Assim é a maneira como Deus regula a livre vontade do homem sem invadir sua liberdade, e em que a livre vontade, que sempre pode, mas nunca quer, resistir à sua graça, se volta para Deus com um movimento tão voluntário quanto irresistível, sempre que Ele se agrada de atraí-la para si pelo doce constrangimento de suas inspirações eficazes.
Esses, pai, são os princípios divinos de Santo Agostinho e de Santo Tomás, segundo os quais é igualmente verdadeiro que temos o poder de resistir à graça, em contrário à opinião de Calvino, e que, no entanto, para empregar a linguagem do Papa Clemente VIII, em seu documento dirigido à Congregação de Auxílios, “Deus forma em nós o movimento de nossa vontade e dispõe efetivamente de nossos corações, em virtude do império que sua suprema majestade tem sobre as volições dos homens, assim como sobre as outras criaturas sob o céu, de acordo com Santo Agostinho.”
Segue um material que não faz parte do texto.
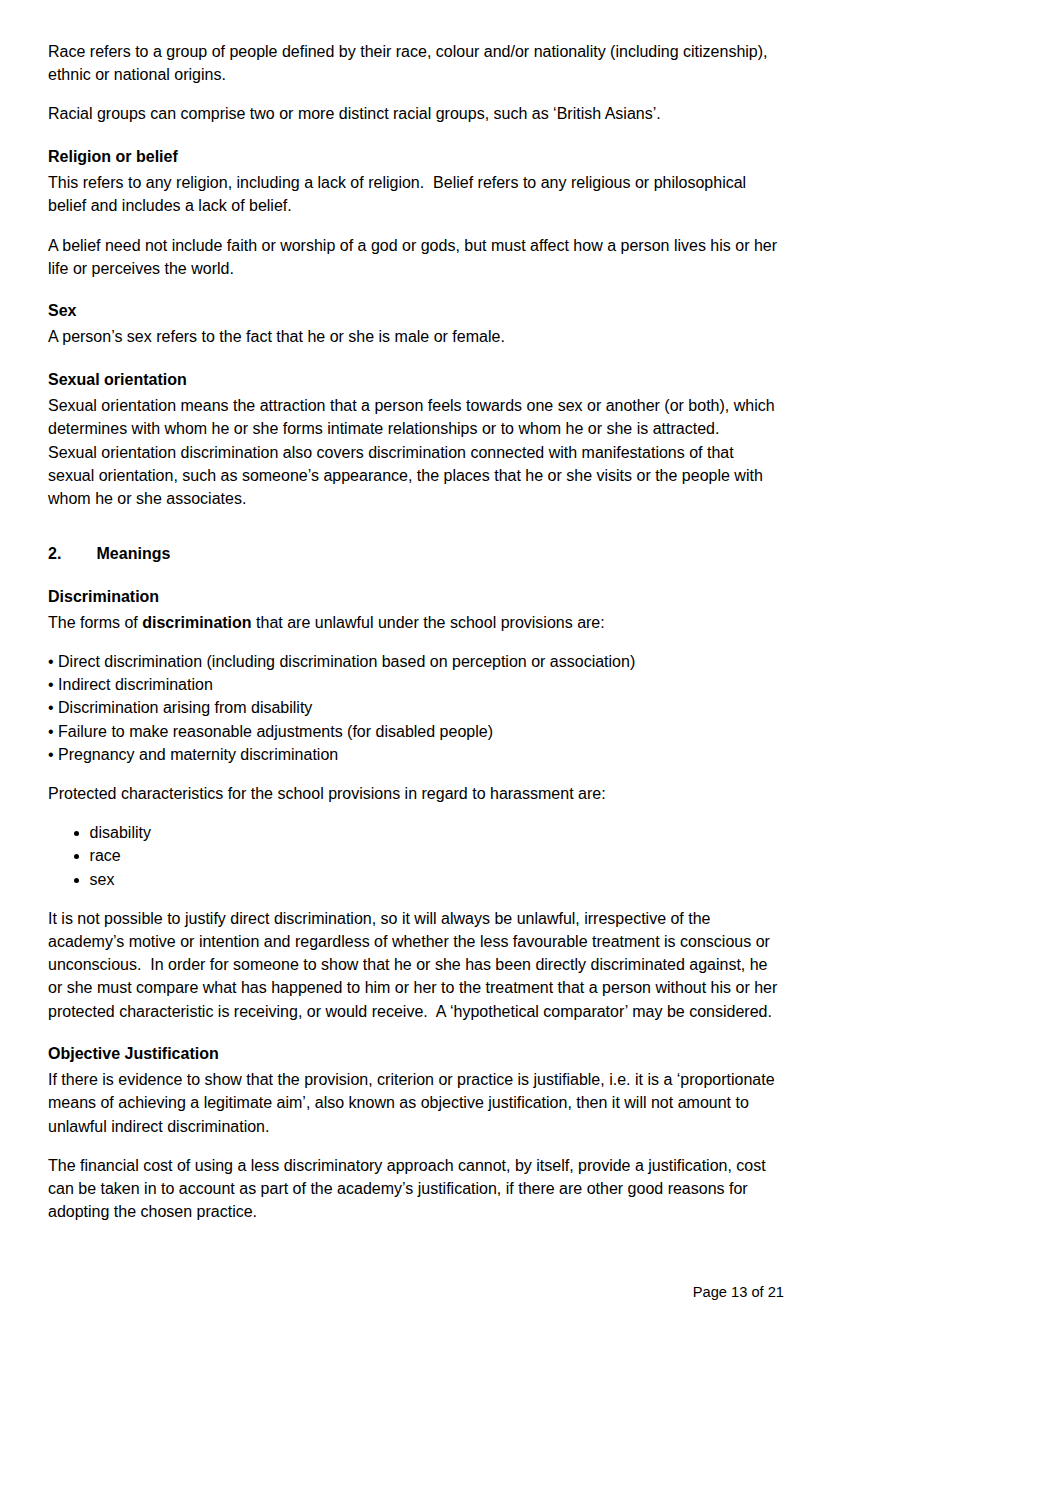Race refers to a group of people defined by their race, colour and/or nationality (including citizenship), ethnic or national origins.
Racial groups can comprise two or more distinct racial groups, such as ‘British Asians’.
Religion or belief
This refers to any religion, including a lack of religion. Belief refers to any religious or philosophical belief and includes a lack of belief.
A belief need not include faith or worship of a god or gods, but must affect how a person lives his or her life or perceives the world.
Sex
A person’s sex refers to the fact that he or she is male or female.
Sexual orientation
Sexual orientation means the attraction that a person feels towards one sex or another (or both), which determines with whom he or she forms intimate relationships or to whom he or she is attracted.
Sexual orientation discrimination also covers discrimination connected with manifestations of that sexual orientation, such as someone’s appearance, the places that he or she visits or the people with whom he or she associates.
2. Meanings
Discrimination
The forms of discrimination that are unlawful under the school provisions are:
Direct discrimination (including discrimination based on perception or association)
Indirect discrimination
Discrimination arising from disability
Failure to make reasonable adjustments (for disabled people)
Pregnancy and maternity discrimination
Protected characteristics for the school provisions in regard to harassment are:
disability
race
sex
It is not possible to justify direct discrimination, so it will always be unlawful, irrespective of the academy’s motive or intention and regardless of whether the less favourable treatment is conscious or unconscious. In order for someone to show that he or she has been directly discriminated against, he or she must compare what has happened to him or her to the treatment that a person without his or her protected characteristic is receiving, or would receive. A ‘hypothetical comparator’ may be considered.
Objective Justification
If there is evidence to show that the provision, criterion or practice is justifiable, i.e. it is a ‘proportionate means of achieving a legitimate aim’, also known as objective justification, then it will not amount to unlawful indirect discrimination.
The financial cost of using a less discriminatory approach cannot, by itself, provide a justification, cost can be taken in to account as part of the academy’s justification, if there are other good reasons for adopting the chosen practice.
Page 13 of 21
No mesmo princípio, segue-se que agimos por nós mesmos, e assim, em oposição a outro erro de Calvino, que temos méritos que são verdadeiramente e propriamente nossos; e ainda assim, como Deus é o primeiro princípio de nossas ações, e como, na linguagem de São Paulo, Ele “opera em nós o que é agradável a seus olhos;” “nossos méritos são dons de Deus,” como diz o Concílio de Trento.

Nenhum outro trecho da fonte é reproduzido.